Now I personally think my second answer would be a much better read.  Completely inappropriate, sure, but I like to think that I'd at least make the social worker chuckle as she threw our file into the waste basket and called Child Protective Services.  I do actually want to adopt a child at the end of all of this, though (as well as keep the one I already have), and so I'd probably better rein myself in and stick with the serious answers, even if I don't get to mention anything about velociraptors. 

Dang it.



leah said...

I seriously love your sense of humor!

I wish you stamina for getting through the paperwork process- especially since you have to respond with the "boring" answer. :-) Will you travel to Thailand for "gotcha day" or will Silvie be escorted to the US?

Do your strawberries survive one year to the next? Ours are killed off every winter, so we never really get a good crop (sigh).

MFA Mama said...

OMG you guys are too much--I love the second answer. Raptors! Haha. "We save nukes as a last resort" slayed me. It's so much fun to read about you and Jer as a couple and your sense of humor. My husband and I are constantly cracking each other up and I think sometimes people wonder about our sense of humor (which is usually in questionable taste at best), but having a partner you can laugh with is really wonderful, isn't it?

Julia O'C said...

You're killing me here. KILLING ME. Your sense of humor (and Jeremy's) is just one of the reasons why I'm so happy for little Sylvia!

Herding Grasshoppers said...

I vote for the second answer.

I mean, you've got to have a sense of humor to survive parenting, and you guys should win an award!

Although, if these answers have to go to Thailand, something might get lost in translation.
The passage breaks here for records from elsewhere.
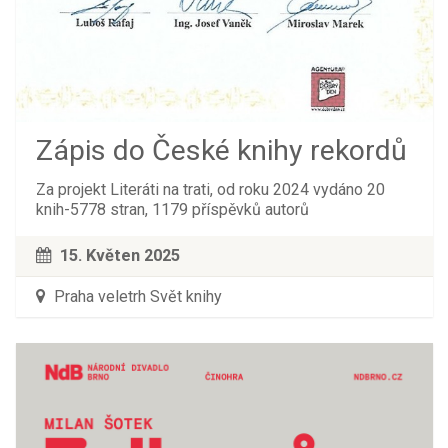
Zápis do České knihy rekordů
Za projekt Literáti na trati, od roku 2024 vydáno 20
knih-5778 stran, 1179 příspěvků autorů
15. Květen 2025
Praha veletrh Svět knihy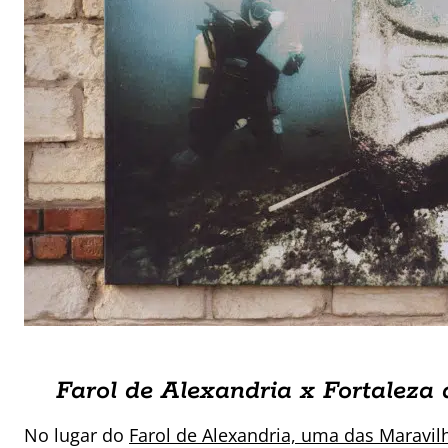
Farol de Alexandria x Fortaleza
No lugar do
Farol de Alexandria, uma das Maravi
Hang onto the sense of humor :D

Julia said...

Well, even while you're answering the questions seriously, you could allow little hints of your personal style and sense of humor to creep in. The occasional fanciful reference to velociraptors (as long as it's clearly *mostly* fanciful) could be just the spice that gives the whole thing that air of verisimilitude -- you're a real family, not paper dolls.

Elizabeth said...

I see a wonderful blog out of this adoption process. First write the question and then your real answer and then the pretend one. I think it'd be hilarious. I guess you'd have to make it an anonymous one, though, in case some of those faceless, humorless bureaucrats saw it.